Alle Leser:innen, die meine Kolumne hier regelmäßig verfolgen, können die ersten Zeilen getrost überspringen. Denn ja, es ist vieles schon dazu gesagt, dass der Markt für gefälschte Waren seit Jahren rasant wächst und der Handel darunter leidet. Jedes Plagiat da draußen, im Onlineshop oder im Geschäft, drückt auf den immateriellen Wert eines Unternehmens, schmälert seinen Umsatz sowie die Wettbewerbsfähigkeit. Konsumierende sehen sich parallel einem steigenden Risiko ausgesetzt – je mehr gefälschte Mode, Kinderspielzeug oder Kopfhörer im Umlauf sind, desto größer die Schäden für die Gesellschaft.

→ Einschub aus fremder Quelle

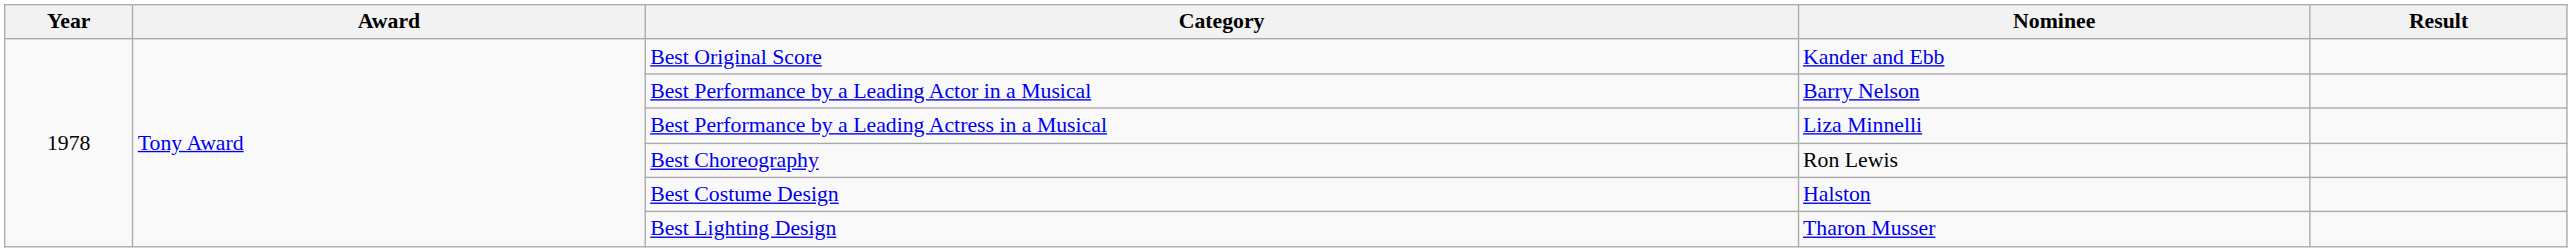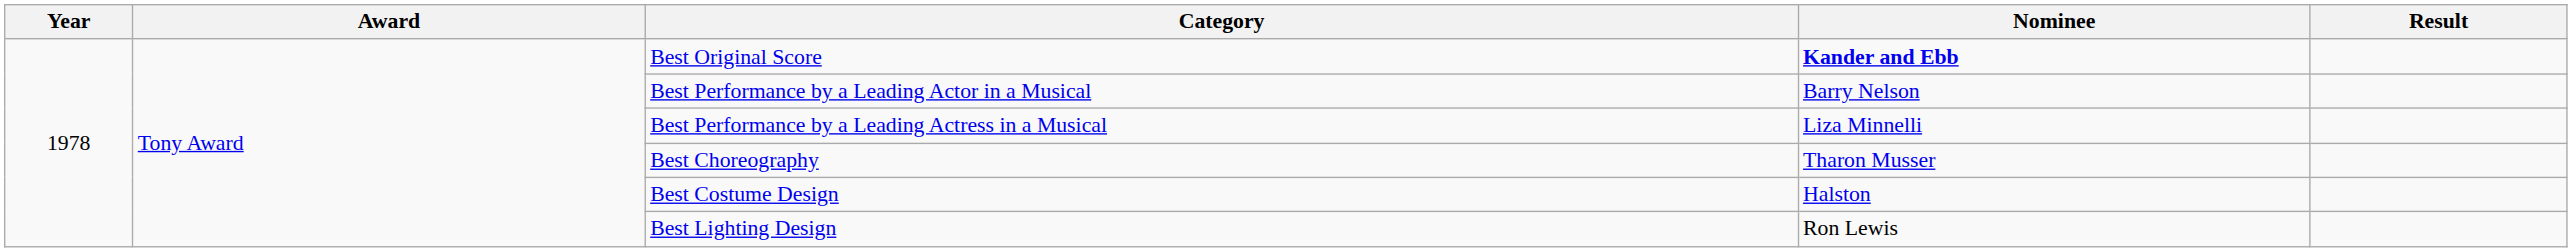Best Original Score | Nominee: normal -> bold
Best Choreography | Nominee: Ron Lewis -> Tharon Musser
Best Lighting Design | Nominee: Tharon Musser -> Ron Lewis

In unserer qualitativen Umfrage aus dem Herbst letzten Jahres bezifferten die Teilnehmenden ihren
jährlichen Schaden durch Fälschungen zwischen einer Million und 50 Millionen Euro. Mehr als 60 Prozent gaben sogar an, dass bereits Kopien ihrer Produkte im Umlauf seine, die Gefahrenpotenzial für Endkunden bürgen. Doch es gibt auch eine gute Nachricht: Dank des aktiven Einsatzes von digitalen Markenschutzmaßnahmen und erhöhter Wachsamkeit entdeckten die Betrogenen einen nicht unerheblichen Teil der Plagiate, bevor die Produkte in den Haushalten landen.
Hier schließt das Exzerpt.